** Required work **
Filter these entries so that only lines with the word "robotMode" remain.

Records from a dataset

────────────────

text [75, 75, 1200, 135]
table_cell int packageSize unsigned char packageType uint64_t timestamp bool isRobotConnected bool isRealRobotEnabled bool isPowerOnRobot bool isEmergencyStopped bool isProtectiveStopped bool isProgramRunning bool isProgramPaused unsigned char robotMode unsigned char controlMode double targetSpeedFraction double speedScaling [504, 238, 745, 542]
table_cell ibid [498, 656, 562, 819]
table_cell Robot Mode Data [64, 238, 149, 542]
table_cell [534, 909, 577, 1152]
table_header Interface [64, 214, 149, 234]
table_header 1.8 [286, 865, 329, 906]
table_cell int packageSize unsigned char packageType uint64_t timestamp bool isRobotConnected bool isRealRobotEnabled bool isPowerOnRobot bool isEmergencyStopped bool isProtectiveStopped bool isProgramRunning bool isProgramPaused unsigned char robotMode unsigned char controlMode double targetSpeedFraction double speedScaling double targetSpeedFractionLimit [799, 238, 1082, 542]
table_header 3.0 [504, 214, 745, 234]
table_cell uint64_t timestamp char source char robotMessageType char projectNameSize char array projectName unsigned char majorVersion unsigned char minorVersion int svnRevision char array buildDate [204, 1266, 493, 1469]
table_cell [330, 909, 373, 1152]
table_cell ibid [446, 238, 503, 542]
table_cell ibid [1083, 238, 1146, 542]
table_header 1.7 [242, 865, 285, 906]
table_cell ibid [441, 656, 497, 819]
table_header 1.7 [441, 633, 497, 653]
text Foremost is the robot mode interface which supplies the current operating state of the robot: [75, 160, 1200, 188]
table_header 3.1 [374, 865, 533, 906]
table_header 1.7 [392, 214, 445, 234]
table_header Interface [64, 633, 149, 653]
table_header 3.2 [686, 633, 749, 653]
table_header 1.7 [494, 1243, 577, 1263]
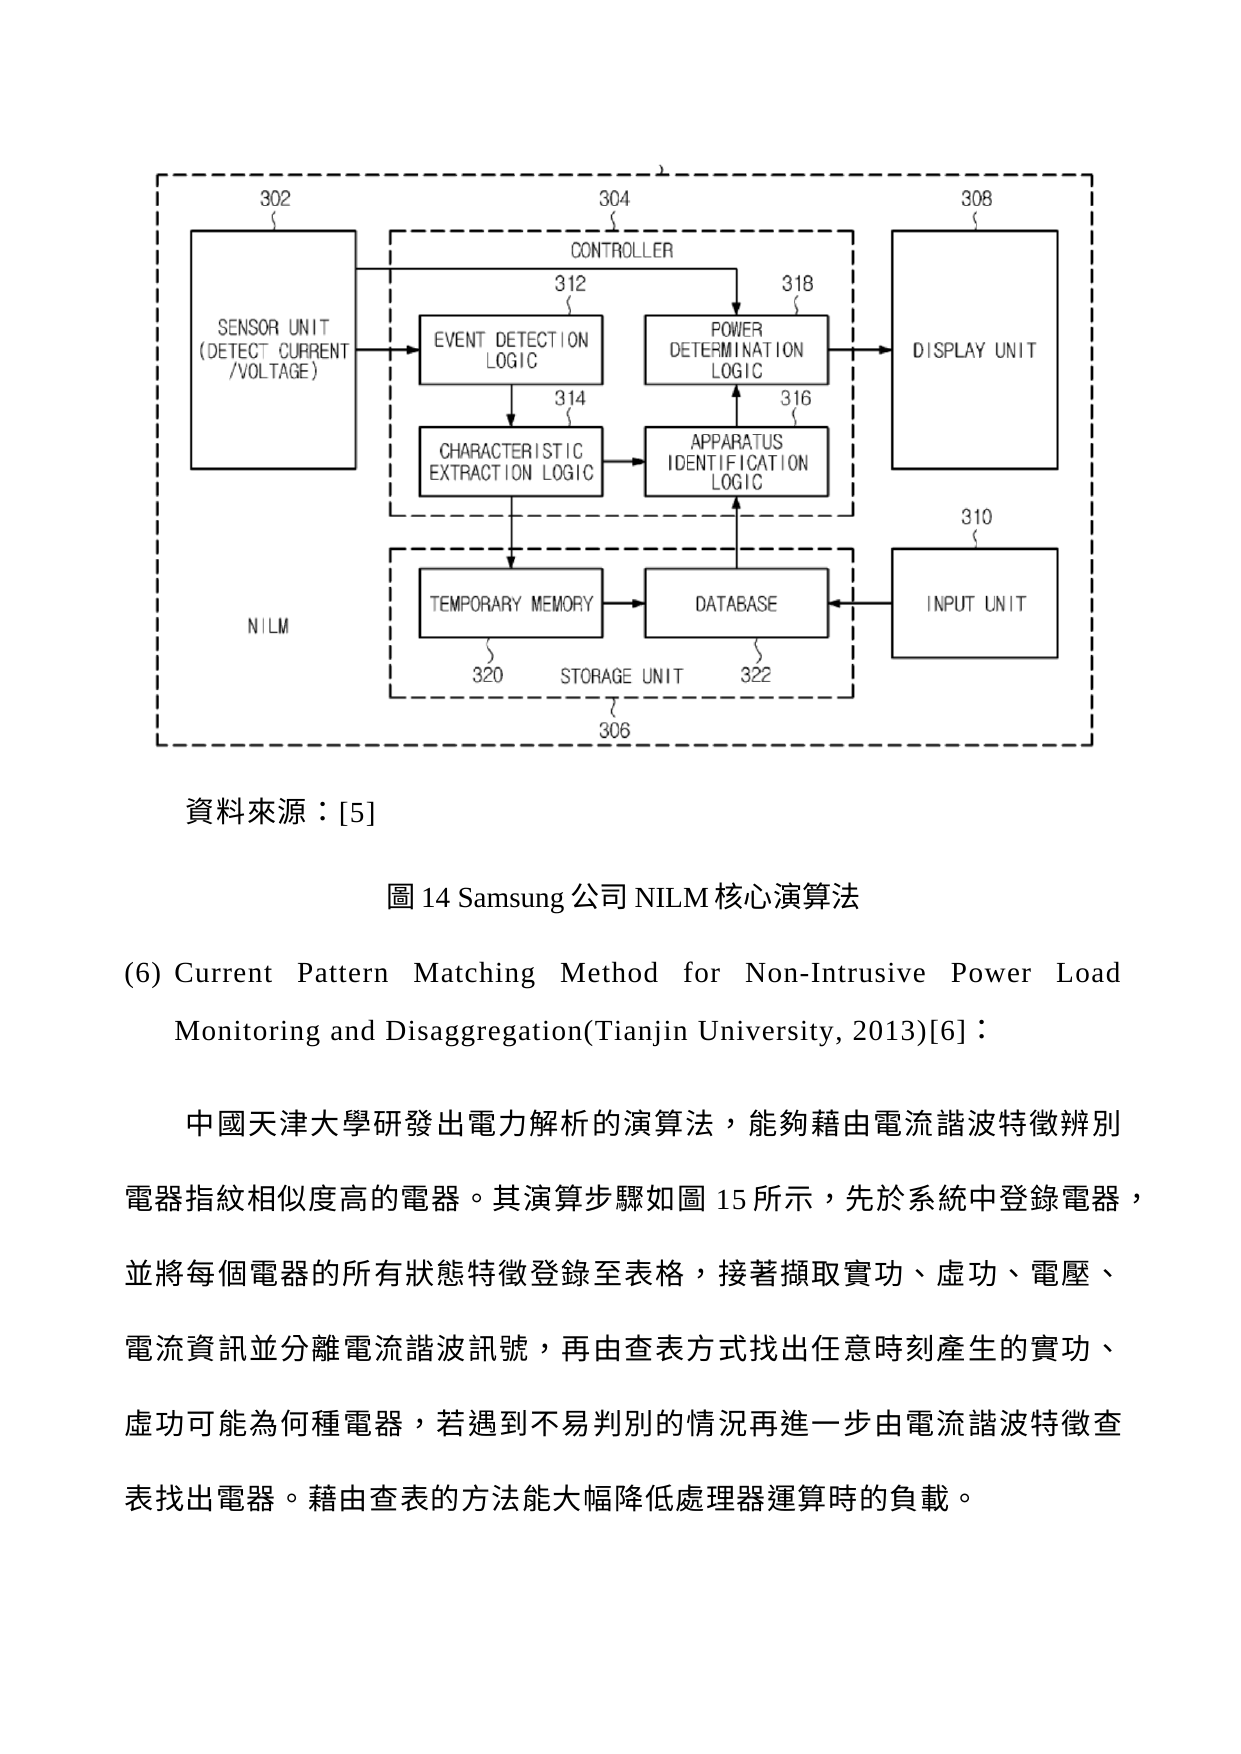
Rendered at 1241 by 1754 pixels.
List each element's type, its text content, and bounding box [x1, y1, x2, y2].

text 資料來源：[5] [124, 772, 1122, 847]
picture [149, 165, 1099, 753]
text 圖14 Samsung公司NILM核心演算法 [124, 866, 1122, 916]
text 中國天津大學研發出電力解析的演算法，能夠藉由電流諧波特徵辨別電器指紋相似度高的電器。其演算步驟如圖15所示，先於系統中登錄電器，並將每個電器的所有狀態特徵登錄至表格，接著擷取實功、虛功、電壓、電流資訊並分離電流諧波訊號，再由查表方式找出任意時刻產生的實功、虛功可能為何種電器，若遇到不易判別的情況再進一步由電流諧波特徵查表找出電器。藉由查表的方法能大幅降低處理器運算時的負載。 [124, 1084, 1122, 1534]
list Current Pattern Matching Method for Non-Intrusive Power Load Monitoring and Disaggregation(Tianjin University, 2013)[6]： [124, 953, 1122, 1066]
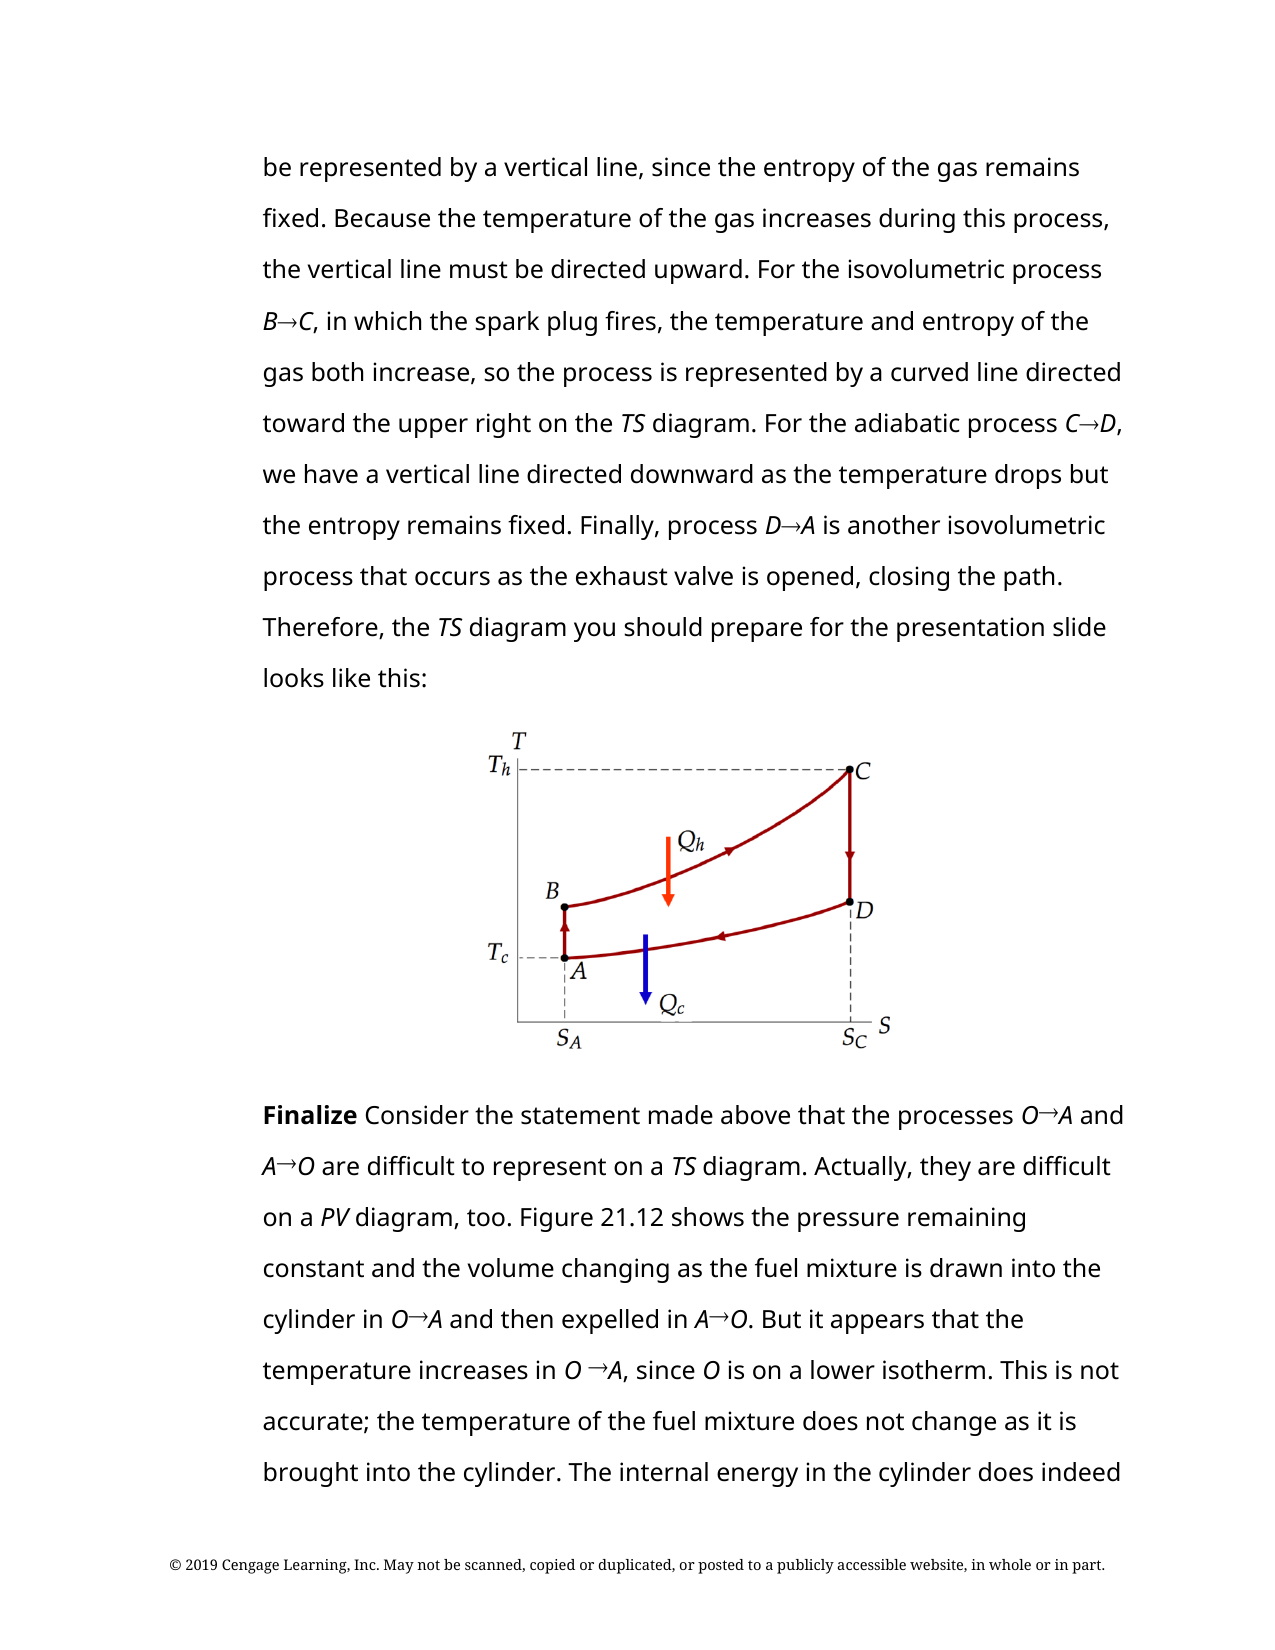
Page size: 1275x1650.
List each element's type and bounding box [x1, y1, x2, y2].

────────────────

** Answer below **
table_cell int packageSize unsigned char packageType uint64_t timestamp bool isRobotConnected bool isRealRobotEnabled bool isPowerOnRobot bool isEmergencyStopped bool isProtectiveStopped bool isProgramRunning bool isProgramPaused unsigned char robotMode unsigned char controlMode double targetSpeedFraction double speedScaling [504, 238, 745, 542]
table_cell int packageSize unsigned char packageType uint64_t timestamp bool isRobotConnected bool isRealRobotEnabled bool isPowerOnRobot bool isEmergencyStopped bool isProtectiveStopped bool isProgramRunning bool isProgramPaused unsigned char robotMode unsigned char controlMode double targetSpeedFraction double speedScaling double targetSpeedFractionLimit [799, 238, 1082, 542]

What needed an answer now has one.